Todos sabem – mas nada se perde em recordá-lo – que “dopagem” (ou “doping”, na língua de Sua Majestade) significa o emprego ou consumo de substância estimulante ou excitante proibida, por concorrente de prova desportiva, para ter melhor desempenho do que em estado normal (dicionario.priberam.org). A Lei Antidopagem no Desporto (81/2021, de 30 de Novembro, com as alterações introduzidas pelo DL n.º 35/2022, de 20 de Maio) adota na ordem jurídica interna as regras estabelecidas no Código Mundial Antidopagem. É clara, precisa, consolidada e bastante abrangente.

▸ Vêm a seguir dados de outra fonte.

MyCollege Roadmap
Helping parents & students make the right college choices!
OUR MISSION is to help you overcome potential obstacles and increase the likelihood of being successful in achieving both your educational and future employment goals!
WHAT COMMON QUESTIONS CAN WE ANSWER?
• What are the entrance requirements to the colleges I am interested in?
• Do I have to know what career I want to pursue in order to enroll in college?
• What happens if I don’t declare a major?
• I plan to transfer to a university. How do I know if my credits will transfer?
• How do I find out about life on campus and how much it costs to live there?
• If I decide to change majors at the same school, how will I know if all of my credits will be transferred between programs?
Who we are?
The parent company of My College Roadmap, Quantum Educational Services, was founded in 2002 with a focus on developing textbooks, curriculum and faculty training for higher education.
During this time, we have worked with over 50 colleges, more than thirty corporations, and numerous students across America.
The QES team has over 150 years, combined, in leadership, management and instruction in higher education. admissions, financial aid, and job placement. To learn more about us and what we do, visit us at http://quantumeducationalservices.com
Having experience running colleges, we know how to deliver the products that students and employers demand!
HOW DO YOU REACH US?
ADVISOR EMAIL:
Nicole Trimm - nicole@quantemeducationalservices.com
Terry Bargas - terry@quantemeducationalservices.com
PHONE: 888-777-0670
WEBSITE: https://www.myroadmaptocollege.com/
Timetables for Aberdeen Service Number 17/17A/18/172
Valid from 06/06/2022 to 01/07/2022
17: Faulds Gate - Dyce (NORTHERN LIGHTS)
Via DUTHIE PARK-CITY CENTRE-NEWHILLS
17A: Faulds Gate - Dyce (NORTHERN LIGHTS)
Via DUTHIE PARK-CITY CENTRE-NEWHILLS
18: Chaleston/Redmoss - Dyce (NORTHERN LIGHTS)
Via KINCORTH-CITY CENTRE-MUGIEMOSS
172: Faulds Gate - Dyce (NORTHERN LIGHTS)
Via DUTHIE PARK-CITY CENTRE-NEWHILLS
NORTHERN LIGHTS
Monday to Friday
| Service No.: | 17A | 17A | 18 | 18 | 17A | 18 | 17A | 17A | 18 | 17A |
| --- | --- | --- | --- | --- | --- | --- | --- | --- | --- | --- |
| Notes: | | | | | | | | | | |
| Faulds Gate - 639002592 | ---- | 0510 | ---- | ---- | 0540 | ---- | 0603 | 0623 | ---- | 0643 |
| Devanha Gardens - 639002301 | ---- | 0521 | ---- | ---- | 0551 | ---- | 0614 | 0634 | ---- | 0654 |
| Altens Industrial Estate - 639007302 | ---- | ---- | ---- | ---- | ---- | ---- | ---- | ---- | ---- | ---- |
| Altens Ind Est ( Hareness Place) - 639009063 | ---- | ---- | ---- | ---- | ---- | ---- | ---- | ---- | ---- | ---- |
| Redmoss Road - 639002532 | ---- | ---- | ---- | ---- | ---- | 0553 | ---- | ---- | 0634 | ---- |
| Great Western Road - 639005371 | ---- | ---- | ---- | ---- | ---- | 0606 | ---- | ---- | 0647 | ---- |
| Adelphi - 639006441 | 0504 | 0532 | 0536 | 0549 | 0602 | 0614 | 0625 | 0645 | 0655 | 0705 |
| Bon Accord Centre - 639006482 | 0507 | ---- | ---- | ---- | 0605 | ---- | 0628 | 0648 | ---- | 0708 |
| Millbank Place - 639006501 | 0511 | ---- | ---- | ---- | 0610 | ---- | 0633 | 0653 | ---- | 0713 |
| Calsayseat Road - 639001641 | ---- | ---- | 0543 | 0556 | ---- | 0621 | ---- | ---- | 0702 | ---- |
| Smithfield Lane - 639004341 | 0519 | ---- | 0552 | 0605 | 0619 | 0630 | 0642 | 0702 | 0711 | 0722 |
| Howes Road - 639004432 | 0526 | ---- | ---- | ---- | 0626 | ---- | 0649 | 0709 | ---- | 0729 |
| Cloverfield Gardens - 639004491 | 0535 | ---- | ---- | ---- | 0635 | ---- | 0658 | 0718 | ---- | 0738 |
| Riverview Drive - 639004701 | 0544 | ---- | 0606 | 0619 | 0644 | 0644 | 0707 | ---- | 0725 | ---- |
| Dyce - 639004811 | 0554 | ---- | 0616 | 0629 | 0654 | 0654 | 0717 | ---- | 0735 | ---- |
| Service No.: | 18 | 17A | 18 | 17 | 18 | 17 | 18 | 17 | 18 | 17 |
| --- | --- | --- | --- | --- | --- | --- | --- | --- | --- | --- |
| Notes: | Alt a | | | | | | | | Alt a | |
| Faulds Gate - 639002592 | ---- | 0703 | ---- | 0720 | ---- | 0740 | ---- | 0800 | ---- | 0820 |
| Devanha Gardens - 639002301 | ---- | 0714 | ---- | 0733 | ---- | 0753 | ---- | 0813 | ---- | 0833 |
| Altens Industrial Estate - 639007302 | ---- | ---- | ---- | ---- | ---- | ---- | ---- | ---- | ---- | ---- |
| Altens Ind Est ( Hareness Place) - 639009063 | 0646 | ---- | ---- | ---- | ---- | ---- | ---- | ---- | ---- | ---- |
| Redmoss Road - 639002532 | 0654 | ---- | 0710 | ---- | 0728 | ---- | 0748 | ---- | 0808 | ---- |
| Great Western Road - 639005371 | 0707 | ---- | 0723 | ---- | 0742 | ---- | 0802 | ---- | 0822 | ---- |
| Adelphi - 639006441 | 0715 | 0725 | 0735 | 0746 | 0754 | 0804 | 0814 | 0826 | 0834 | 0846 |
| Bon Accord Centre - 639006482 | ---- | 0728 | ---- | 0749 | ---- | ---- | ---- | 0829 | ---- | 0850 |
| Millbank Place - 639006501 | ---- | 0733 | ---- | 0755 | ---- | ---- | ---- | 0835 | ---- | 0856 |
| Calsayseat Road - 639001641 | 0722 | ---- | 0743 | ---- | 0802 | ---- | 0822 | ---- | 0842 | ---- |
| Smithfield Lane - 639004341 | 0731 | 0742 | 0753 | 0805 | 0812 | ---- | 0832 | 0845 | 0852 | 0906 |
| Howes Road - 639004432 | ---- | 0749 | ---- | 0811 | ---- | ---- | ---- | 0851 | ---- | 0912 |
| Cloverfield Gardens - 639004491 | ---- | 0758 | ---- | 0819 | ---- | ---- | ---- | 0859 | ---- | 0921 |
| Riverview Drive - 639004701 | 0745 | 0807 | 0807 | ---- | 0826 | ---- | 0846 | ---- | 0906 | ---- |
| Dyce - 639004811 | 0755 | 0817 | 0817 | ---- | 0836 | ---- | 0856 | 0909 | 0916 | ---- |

Determina-se, no seu Artigo 5.º, que é proibida a dopagem a todos os praticantes e agentes desportivos, dentro e fora das competições desportivas, constituindo violação das normas antidopagem o uso ou tentativa de uso de uma substância ou método proibido – não podendo ser alegado o seu desconhecimento – demonstrado por confissão do mesmo, por denúncia identificada ou anónima, por declarações de testemunhas, por prova documental ou por conclusões resultantes de perfis longitudinais, determinando a aplicação de consequências.

Está abrangida por esta proibição a posse de qualquer substância ou método proibido sem autorização de utilização terapêutica ou outra justificação válida, assim como a fuga, recusa, resistência ou falta a controlo de dopagem, em competição ou fora de competição, a manipulação ou tentativa de manipulação de qualquer parte do controlo de dopagem, ou a assistência, encorajamento, auxílio, instigação, conspiração, encobrimento ou qualquer outra forma intencional de colaboração na violação ou tentativa de violação de uma norma ou período de suspensão. Juridicamente, poderá não estar abrangida a “desculpabilização” ou até a “negação”, mas do ponto de vista ético…

Porquê, então, tanta preocupação e perseguição à dopagem? O fair-play constitui um valor fundamental do Desporto, no qual assenta a proibição da dopagem. Todavia, por variadas razões de ordem individual ou de equipa, clube, federação, patrocínio, comunidade ou Estado, o Desporto e seus resultados – com as inerentes taças, medalhas e diplomas – têm sofrido crescente pressão de interesses espúrios à atividade – incluindo políticos, económicos, psíquicos e sociológicos – levando a que não se olhe a meios para alcançar os fins. Justificou-se, por isso, a criação da Agência Mundial Antidopagem (AMA/WADA) e a Autoridade Antidopagem de Portugal (ADoP).

A vida destas entidades não tem sido fácil, sobretudo devido à popularidade do Desporto, designadamente de modalidades ou contextos em que se transforma desportistas em heróis e ídolos de massas – a quem tudo se fecha os olhos e desculpa – suscitando um comportamento irracional e protecionista (ou persecutório, quando

caídos em desgraça) por parte dos adeptos e suas claques, o qual raia o fanatismo e o holiganismo. Para a turba, “os nossos nunca se dopam” e quem disser o contrário ou é maléfico ou tresloucado. Por outro lado, a dopagem evoluiu científica e tecnologicamente, tornando-se mais sofisticada e difícil de detetar ou provar.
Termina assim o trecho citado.